Friday, November 17, 2017

What Do Brown Boobies Have To Do With Island Foxes?

Have you heard that a seabird called the brown booby (Sula leucogaster) has recently been found nesting on Santa Barbara Island for the first time? 

brown booby beneath western gull; Santa Barbara Island, CA

If you did, you might not have connected this news to island foxes. Brown boobies have historically been residents of Baja and Mexican coastlines. They typically feed on fish species found in warmer waters and are considered a tropical and subtropical species. Channel Islands National Park reports that brown boobies have been gradually moving north since the 1990s. Their occurrence on the Channel Islands coincides with documentation of warmer ocean temperatures along California's coast. The fact that these southern birds are attempting to nest here for the first time is evidence of a healthy marine ecosystem, but also changing local climate. Similarly, our brown pelicans (Pelecanus occidentalis), which were previously only known to nest in California, have been ranging further north. They have attempted to nest along Washington's Columbia River and in the past few years have become summer regulars in southern British Columbia, Canada.

Strong-flying birds have the ability to relocate as temperatures change. Island foxes and the other terrestrial plants and animals of the Channel Islands do not have that option. They will have to adapt to changes in their environment to survive. There are some reports of island foxes breeding and having pups earlier on the southern Channel Islands then documented in the past. Lightening storms brought fire to Santa Cruz this summer and extended drought has challenged some island fox populations.

While the brown boobies are a native coastal species, they have only been occasional visitors to the Channel Islands in the past. Brown boobies are diving seabirds larger than our commonly seen western gull (Larus occidentalis). They are exciting to see, but will their northern movement have an impact on other native species? (video of brown boobies on Santa Barbara Island in 2015 via

Are there other, small and less observable species, that are also relocating to the Channel Islands? Will climate roamers bring beneficial diversity or new parasites and disease? 

In this time of global change, monitoring island foxes and their island ecosystem is vital to the species' long-term survival.

Monday, November 06, 2017

Re-examining Island Fox Diet

What do island foxes eat?

Island fox scat with native fruit seeds
It is a common question and examining island fox scat (or poop) has provided some of the best answers. In 2009 a year-long study examined island fox scat over four seasons and across the six islands where they live. New Findings on Island Fox Diet.

The findings from this study, however, were done before multi-year drought impacted vegetation across California and on several islands. Have island foxes shifted their diet to other foods to make-up for the decreased availability of some plant foods or prey species?

Island fox scat with insect exoskeleton remnants
In 2009, island fox populations were recovering on four islands from near extinction and their population numbers were still relatively low. Most fox pairs could establish a territory in an area with abundant resources. Now that the populations have recovered, are island foxes eating a more diverse diet to meet their food needs? Are beetles and insects still the most frequently eaten prey? Have island foxes in marginal territories started to consume other food items? 

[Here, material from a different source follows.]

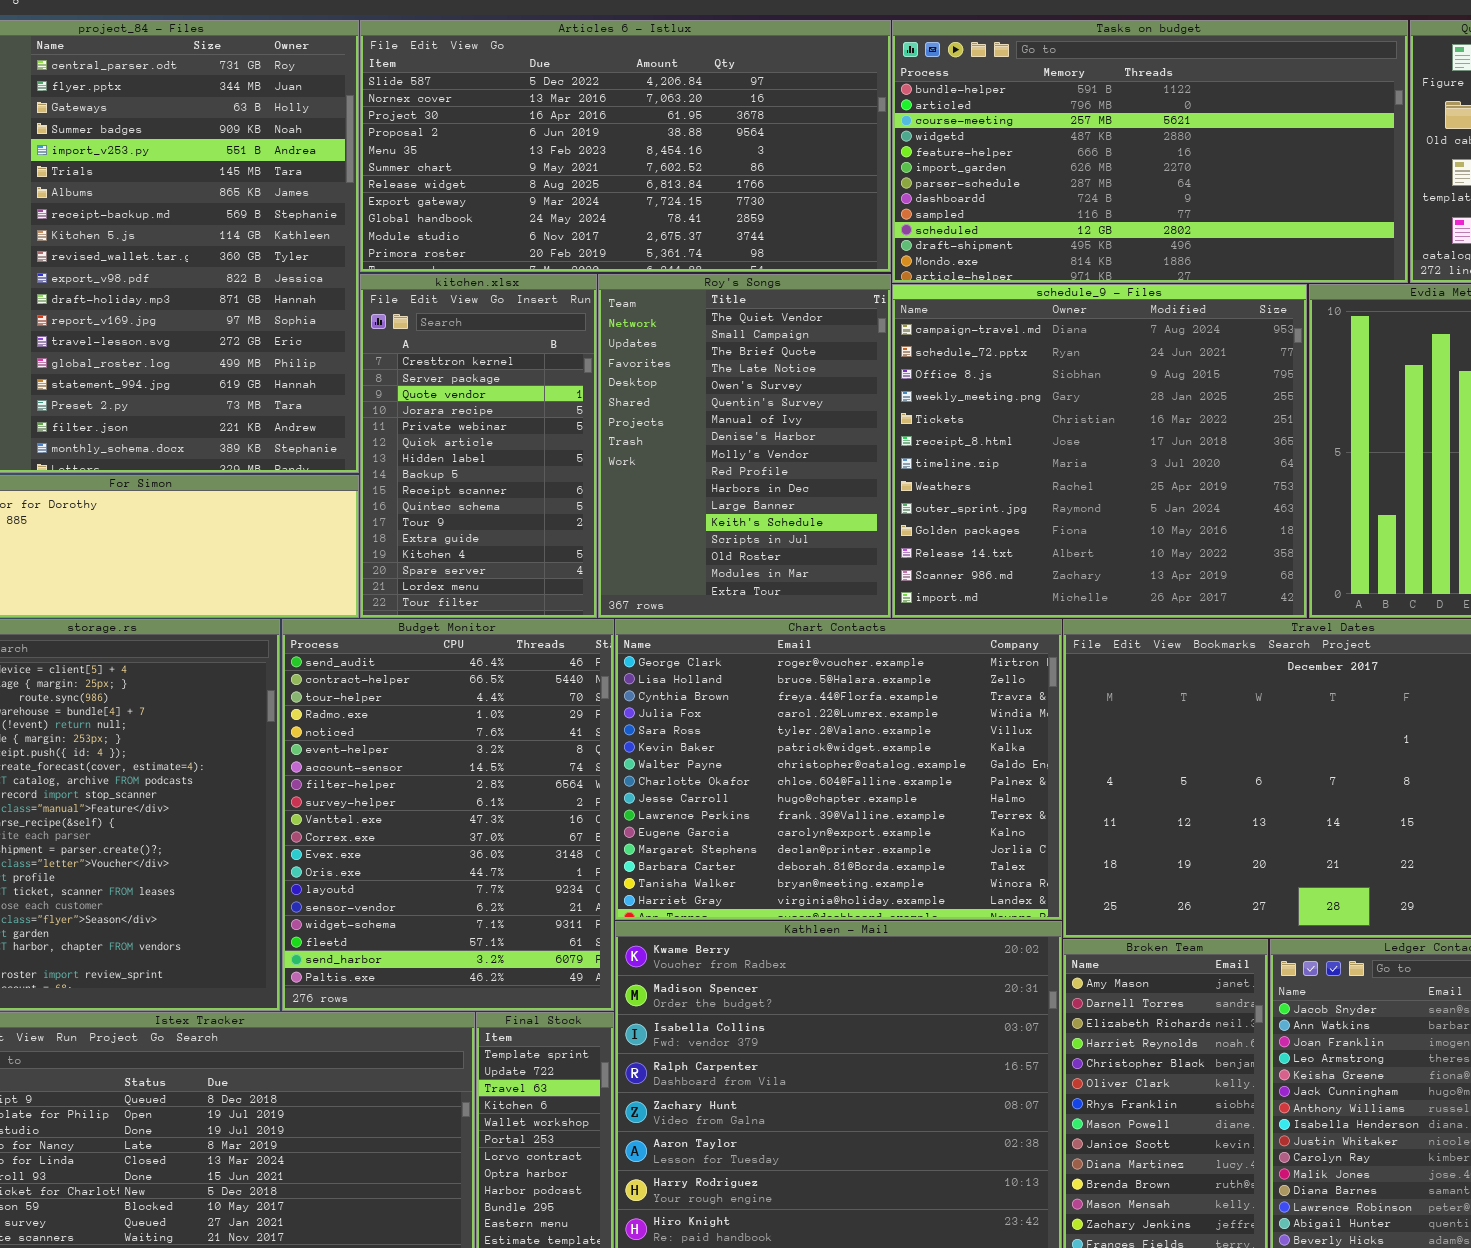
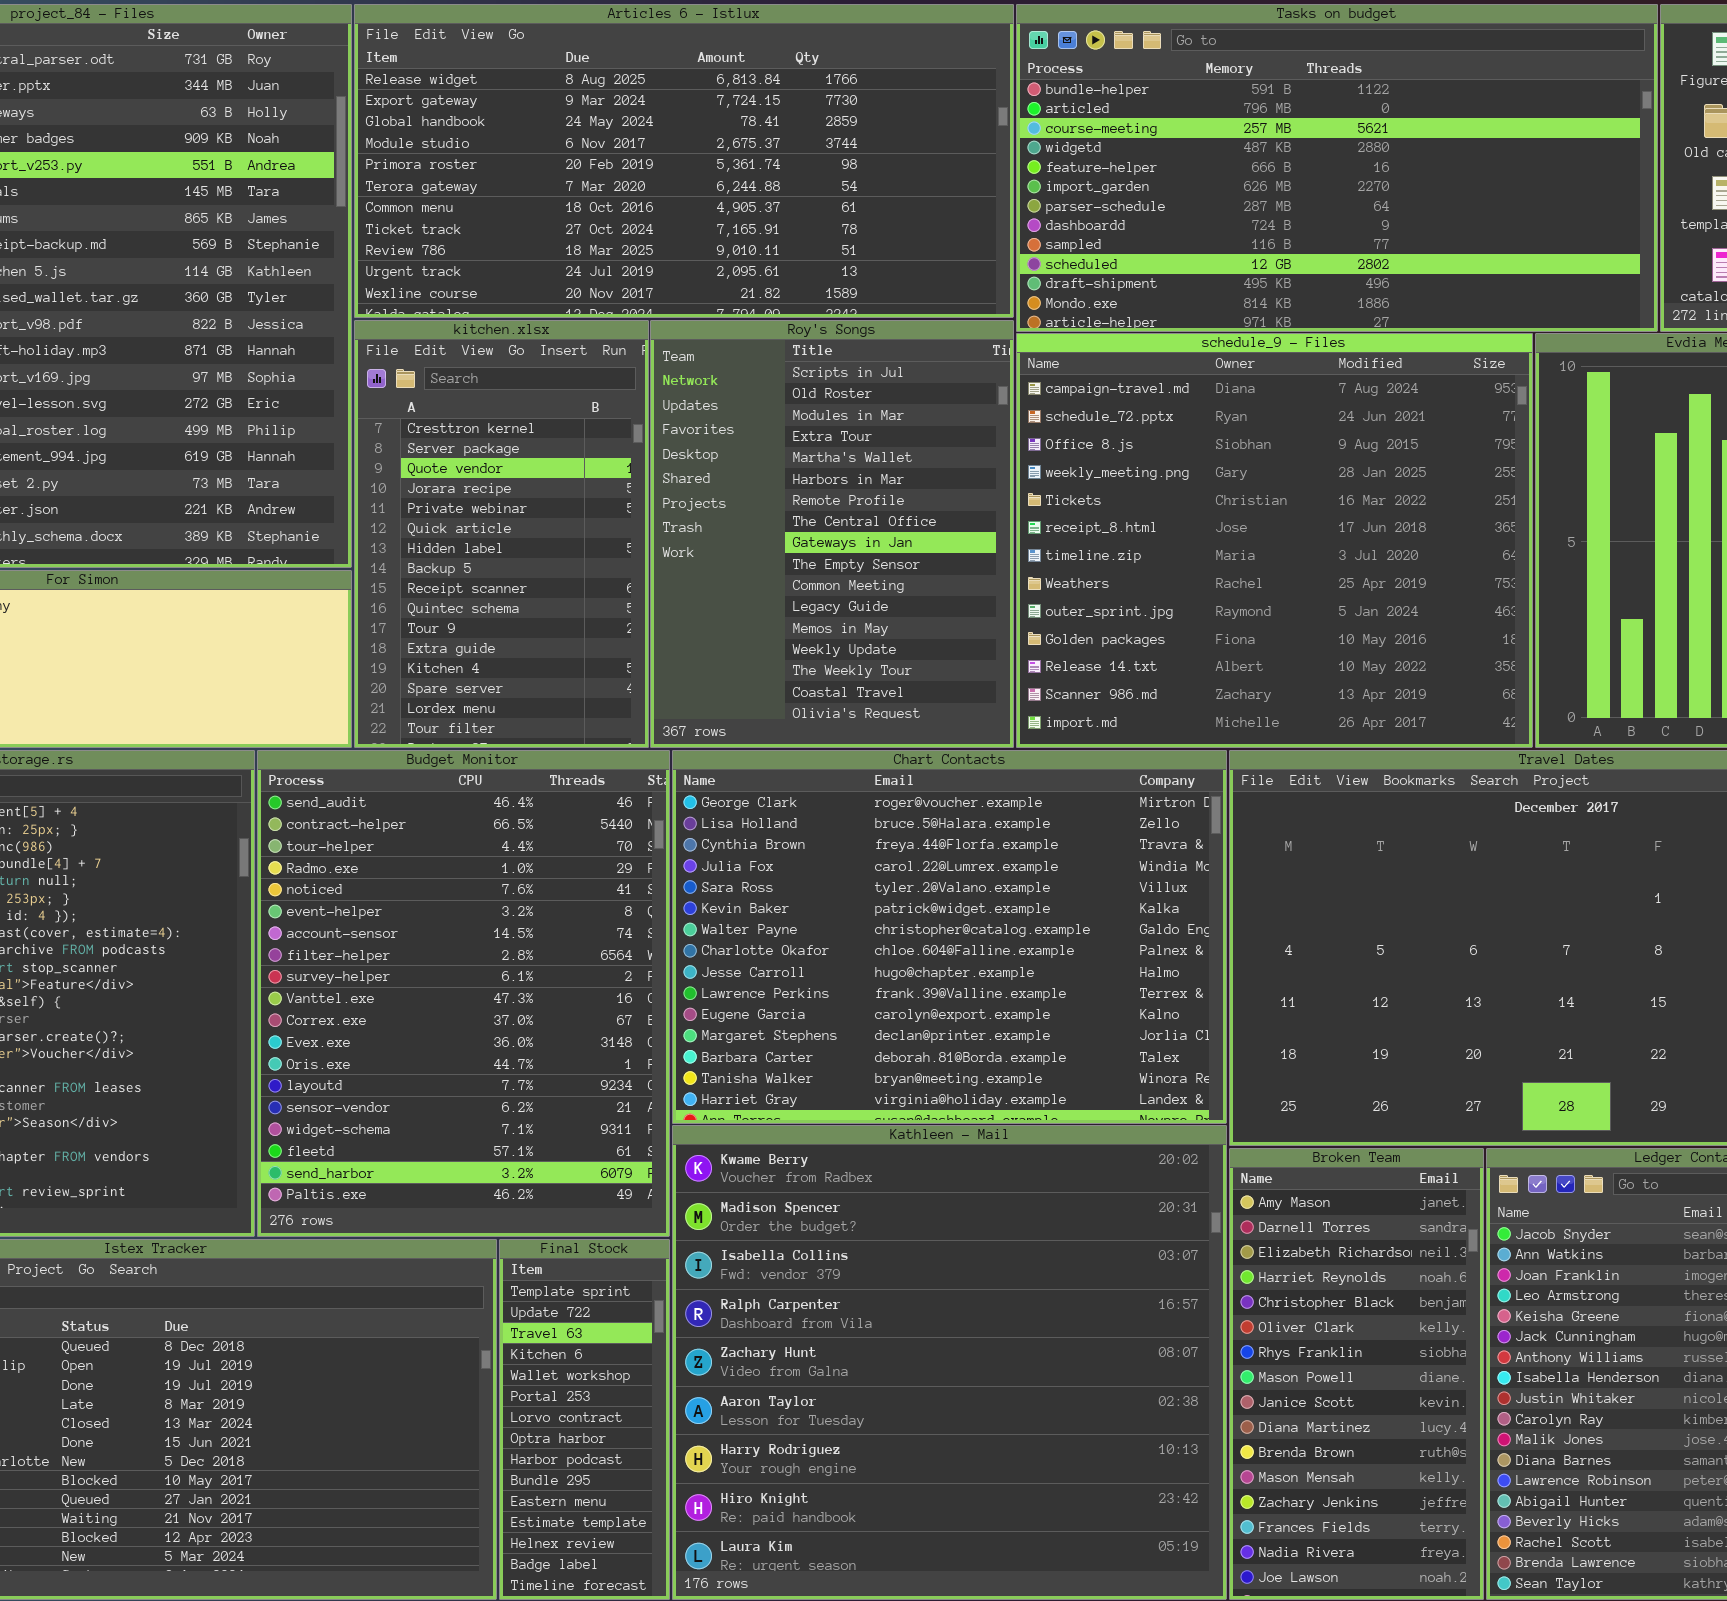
Articles 6 - Istlux: [360,20,891,272] -> [354,4,1014,318], scrolled down 6 rows
Roy's Songs: [598,274,891,618] -> [650,320,1014,748], scrolled down 13 rows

In addition to scat, whisker samples can provide evidence of what an island fox has eaten over several months. Whiskers are specialized hairs that grow over an extended amount of time. Trimming an inch or two off the end of a whisker, can provide researchers with information on what a specific individual fox has been eating. Isotopes laid down in the hair shaft document the kinds of proteins and plant matter consumed.

 While we don't think of island foxes eating marine animals, during a limited test study, one individual island fox was found to have isotope markers that signaled it was eating marine proteins, fish or crustaceans. Was this individual unusual?

Research on island fox diet is an on-going project. Biologists in the field counting island foxes on the northern islands were taking whisker samples this year.

Whether it is scat or whisker samples, it is time to add a new chapter to research on island fox diet.